▶ **Sunulan metin**
== == ==
EVLÂD-I ENBİYÂ

Mustafa Asım KÜÇÜKAŞCI tali@yuzaki.com

 

 

Peygamberler tarihi, anne-baba-evlât münasebetleri ve çocukları Allah yolunda eğitmek hususunda işaret ve hikmetlerle doludur. 

 

Özlü bir ifadeyle kıssaları anlatan Kur’ân-ı Azîmüşşân yanında, hadîs-i şerifler ve İsrâilî rivâyetlerle de bu hususa ışık tutabiliriz. 

 

Toplumdan inanmış, ideal bir ümmet teşkil etmekte büyük zorluklarla karşılaşan peygamberler, bunu en azından toplumun çekirdeği olan ailelerinde kurmak isterler. Hazret-i İbrahim’den Hazret-i Zekeriyyâ’ya hepsinin evlât niyazı bu irtibat içindedir.
== == ==
▶ **Görevler ve alıştırmalar**
A - Peygamberlerin evlatlarına dair metinde "Peygamberler tarihi, anne-baba-evlât" ifadesinin geçtiği yerden başlayıp "bu irtibat içindedir." ifadesinden sonra bitirerek o kısmı yeniden yazın; "ümmet" yerine "topluluk" kullanın.
B - Peygamberlerin evlatlarına dair metne göre, toplumdan inanmış bir ümmet oluşturmakta zorlanan peygamberler bunu en azından nerede kurmak isterler?
== == ==
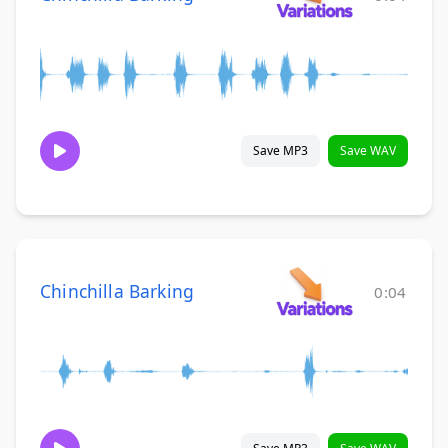
Save MP3
Save WAV
Chinchilla Barking
0:04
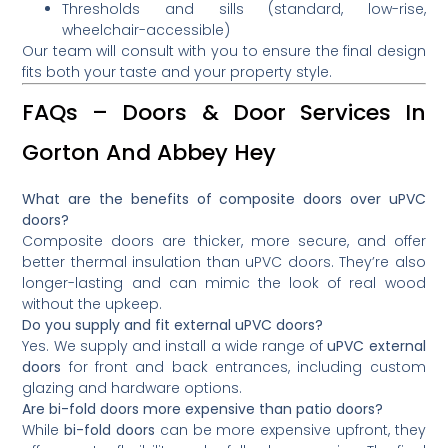
Thresholds and sills (standard, low-rise,
wheelchair-accessible)
Our team will consult with you to ensure the final design
fits both your taste and your property style.
FAQs – Doors & Door Services In
Gorton And Abbey Hey
What are the benefits of composite doors over uPVC
doors?
Composite doors are thicker, more secure, and offer
better thermal insulation than uPVC doors. They’re also
longer-lasting and can mimic the look of real wood
without the upkeep.
Do you supply and fit external uPVC doors?
Yes. We supply and install a wide range of
uPVC external
doors
for front and back entrances, including custom
glazing and hardware options.
Are bi-fold doors more expensive than patio doors?
While
bi-fold doors
can be more expensive upfront, they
== == ==
▶ **Numaralı cevaplar**
A -
Peygamberler tarihi, anne-baba-evlât münasebetleri ve çocukları Allah yolunda eğitmek hususunda işaret ve hikmetlerle doludur. 

 

Özlü bir ifadeyle kıssaları anlatan Kur’ân-ı Azîmüşşân yanında, hadîs-i şerifler ve İsrâilî rivâyetlerle de bu hususa ışık tutabiliriz. 

 

Toplumdan inanmış, ideal bir topluluk teşkil etmekte büyük zorluklarla karşılaşan peygamberler, bunu en azından toplumun çekirdeği olan ailelerinde kurmak isterler. Hazret-i İbrahim’den Hazret-i Zekeriyyâ’ya hepsinin evlât niyazı bu irtibat içindedir.

B - Toplumun çekirdeği olan ailelerinde.